Singapore Local Food Series: Nasi Lemak
Nasi lemak is a local dish that you shouldn't miss!
Most of Singaporean dishes are influenced by the Chinese, Indonesian and Malays. Various dishes and recipes that are brought by immigrants in the 1900s were adapted and loved. Some of these dishes are now mixed with other ingredients to enhance the flavor and to discover recipes.
One of the dishes influenced by Malay in Singapore is Nasi Lemak. Nasi Lemak is one of the native foods well-loved by Singaporeans.
But how did this Malaysian dish come to Singapore?
According to the National Heritage Board (roots.gov.sg), the Nasi Lemak was sold from house to house back in the 1970s. It has been acknowledged by Singapore Food Heritage.
Also, a bit of history, if you didn't know yet, Singapore was once part of Malaysia in 1963 and separated in 1965. The main reason why Malaysia plays a crucial part in Singapore's culture -- and that includes the food fare.
What is a Nasi Lemak?
Nasi Lemak is rice cooked with coconut milk (which gives it its creamy taste), topped with pandan leaves (for fragrance), and wrapped in a banana leaf (that enhances the aroma of the coconut milk). It is served with various side dishes such as cucumber, peanuts, egg, chicken cutlets, anchovies and sambal, the most important part of the dish.
Nasi Lemak is normally eaten for breakfast, especially if you're a person that loves to have rice in the morning. But nowadays it is served during lunch or dinner.
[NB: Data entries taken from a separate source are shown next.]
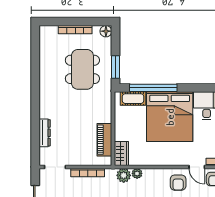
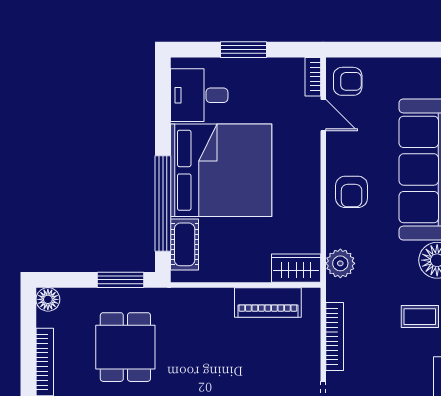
dining table: (82, 69) -> (125, 347), width x0.73
door: (197, 167) -> (323, 115), hinge flipped
plant: (137, 173) -> (336, 236), removed
armchair: (178, 183) -> (352, 192), moved, turned 90

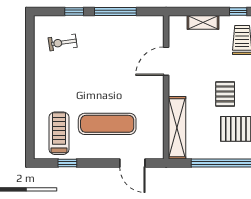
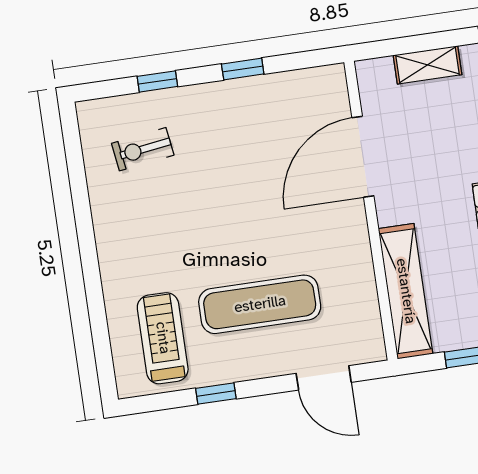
window: (115, 11) -> (243, 69), width x0.46
door: (166, 61) -> (363, 157), width x1.36
window: (67, 163) -> (216, 394), moved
So you can enjoy it anytime of the day.
In Singapore, they serve two versions of Nasi Lemak: The Singaporean Malay and Singaporean Chinese.
The Singaporean Malay version has a less spicy and sweet sambal along with side dish such as ikan bilis (archovies), peanut, eggs (omelette or fried eggs).
On the other hand, the Singaporean Chinese version is usually topped with pandan leaves and has deep-fried drumsticks, chicken franks, and fish cake as a side dish.